Things Fall Apart: Curated by Franklin Sirmans

18 March - 23 April 2005

After four years, the annual group show at moniquemeloche is a tradition. However, this year we invited Franklin Sirmans, NY-based independent curator and cultural critic, to take the helm and we are pleased to present Things Fall Apart.

 

Things Fall Apart is a multi-media exhibition featuring the work of a diverse group of artists including William Cordova (NY), Rashid Johnson (Chicago), Izima Kaoru (Japan), Nikki S. Lee (NY), Katrina Moorhead (Houston), Aaron Romine (Paris), Jacqueline Salloum (NY), Larry Scott (Baltimore), Jeff Sonhouse (NY), and Roberto Visani (NY). Taking its title from the famous novel by Chinua Achebe, (who was quoting William Butler Yeats’ famous poem “The Second Coming” (1921), the exhibition is also inspired by the further textual riffing of The Roots 1999 album of the same title. In its most basic premise, the show deals with dissolution in myriad forms, from the post-war and post-colonialism subjects of Yeats and Achebe respectively, to the plethora of associations likewise in our present moment. In the work of the ten artists assembled here, the dissolution of relationships, both personal and political, are brought to the fore from romance narratives to the commodification of the art object. The paintings, drawings, photographs, videos and objects strategically question the future while distinctly considering the past from portraiture to pop.

 

Cordova (drawings) recently received his MFA from YALE and is currently artist-in-residence at the Studio Museum of Harlem. His residency last summer at Art OMI in NY resulted in a new film project that was shown later in the Fall of 2004 at Locust Projects, Miami.

 

Johnson (sculpture/video) currently has solo show Production of Escapism at IMoCA Indianapolis and will be in the Prague Biennial 2005 and the Trienal de Luanda 2006 in Angola.

 

Kaoru (photos) “Landscape with a corpse” series may be familiar as the main image of Paris Photo 2004 and in The New Yorker Jan 2005. Kaoru first published the first parts of this series under the title “Serial Murders of Actresses” in his own fashion magazine “Zyappu” in 1994.

 

Lee (photo) was recently included in White: Whiteness and Race in Contemporary Art, International Center of Photography, NY and will have a solo show at the Kemper Museum of Contemporary Art, Kansas City, MO 2005 

 

Moorhead (sculpture) is one of the artists representing Northern Ireland at the Venice Biennale 2005. She is a graduate of the Core Program, Glassell School Houston and will be an artist-in residence at ArtPace San Antonio in 2005.

 

Romine (painting) LA schooled and NY based artist familiar from the SuperReal show curated by Lauri Firstenberg at the 1st Prague Biennial has produced one of his few (4-5 year!) exquisite paintings about intimacy for the show.

 

Salloum (video/collage) 1st recipient of Chicago’s Palestine Film Festival Completion Fund Award 2004 and had her short film Planet of the Arabs included in the Sundance Film Festival 2005 & the NY Underground Film Festival 2005.

 

Scott (drawings) Baltimore-based curator of Xandos Gallery and creator of the loose art collective Comzee, may be on the forefront of a new movement of black art on the East Coast called “Art Noir Eleve” or “High Black Art” according to award winning journalist and screenwriter Barry Michael Cooper.

 

Sonhouse (painting) a 2004 Joan Mitchell Foundation Grants award winner, was recently in The Whole World is Rotten:Free Radicals & the Gold Coast Slave Castles of Paa Joe at Jack Shainman Gallery, NY.

 

Visani (sculpture/drawings) a 1997 Fulbright award winner was recently included in The Whole World is Rotten:Free Radicals & the Gold Coast Slave Castles of Paa Joe at Jack Shainman Gallery, NY. He completed a major site-specific installation at the Brooklyn Public Library in 2004.
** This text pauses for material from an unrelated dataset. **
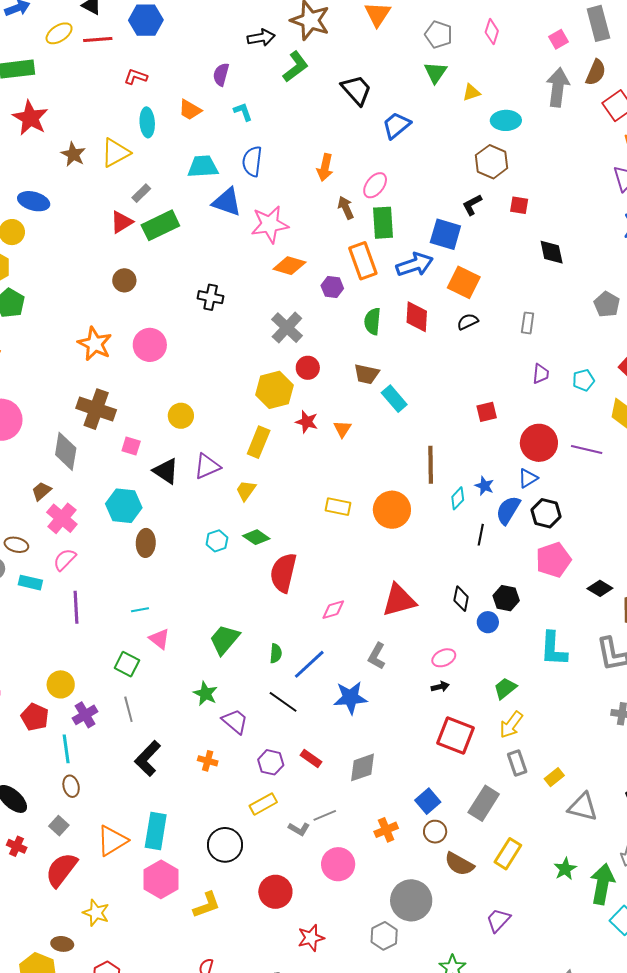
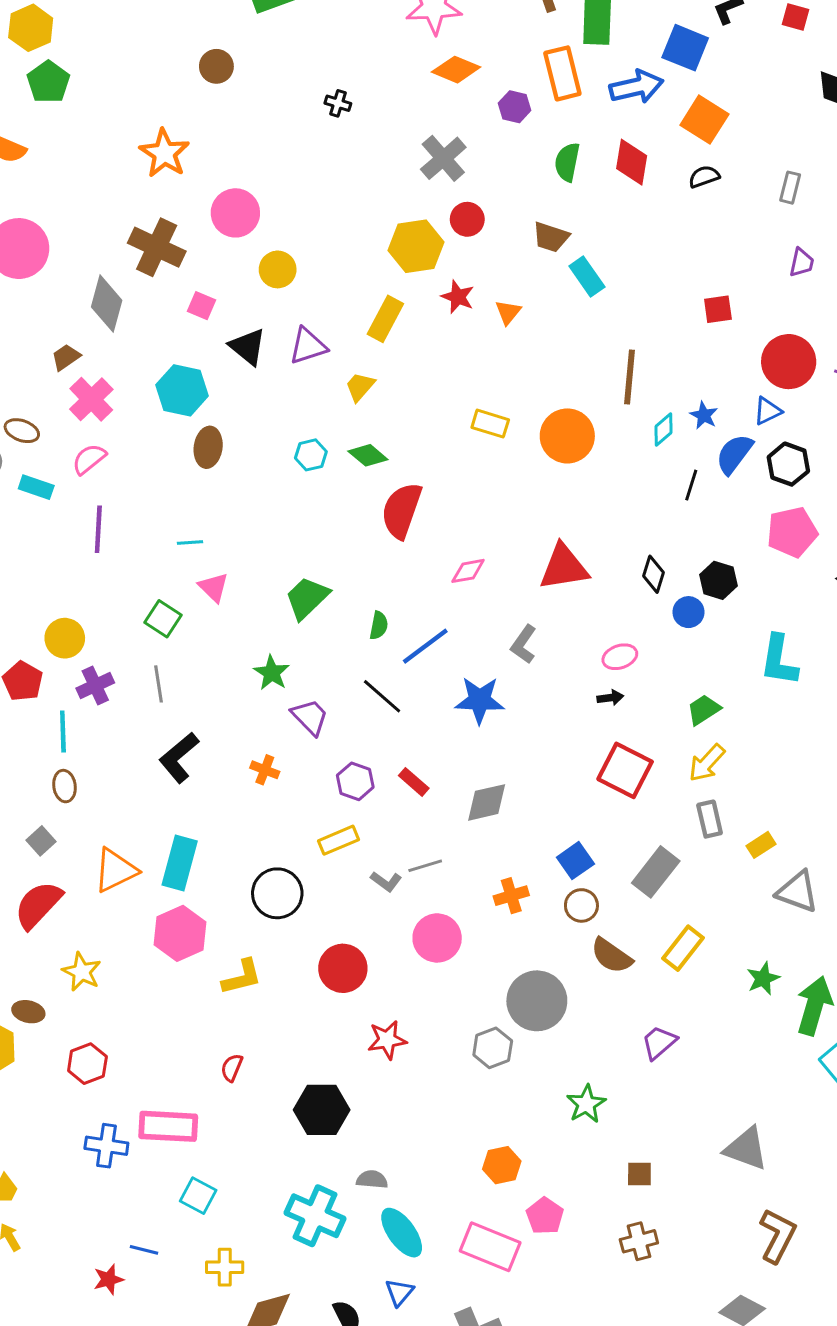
black cross: (211, 297) -> (338, 103), size x0.7
pink circle: (150, 345) -> (235, 213), moved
Franklin Sirmans is a New York based independent curator and cultural critic whose accolades include co-curating the seminal show One Planet Under a Groove: Hip Hop and Contemporary Art, serving as editor of FlashArt Magazine, and writing for The New York Times, Newsweek International, International Herald Tribune, Essence Magazine, Grand Street, Flash Art, ArtNews, Art in America, Sculpture, and NKA: Journal of Contemporary African Art. He is also one of the curators for the exhibition Basquiat that opened last week at the Brooklyn Museum with forthcoming catalogue and traveling venues in Los Angeles and Houston.